§ **Task instructions**
Among these entries, how many lines have the string "Health" in them? Only the number is needed.

§ **Provided records**

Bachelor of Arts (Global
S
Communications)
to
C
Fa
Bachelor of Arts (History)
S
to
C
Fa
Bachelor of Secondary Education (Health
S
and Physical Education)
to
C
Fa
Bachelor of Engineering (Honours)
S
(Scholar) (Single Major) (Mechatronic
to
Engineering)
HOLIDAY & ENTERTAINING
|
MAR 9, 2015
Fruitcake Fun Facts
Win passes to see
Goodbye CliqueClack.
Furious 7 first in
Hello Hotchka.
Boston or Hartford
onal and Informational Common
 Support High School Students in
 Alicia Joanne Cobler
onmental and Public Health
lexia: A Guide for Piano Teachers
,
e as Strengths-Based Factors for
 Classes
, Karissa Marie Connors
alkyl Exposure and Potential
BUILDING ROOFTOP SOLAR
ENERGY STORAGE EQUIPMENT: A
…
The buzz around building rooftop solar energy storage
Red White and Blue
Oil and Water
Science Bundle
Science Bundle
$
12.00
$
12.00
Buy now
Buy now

§ **Task solution**
2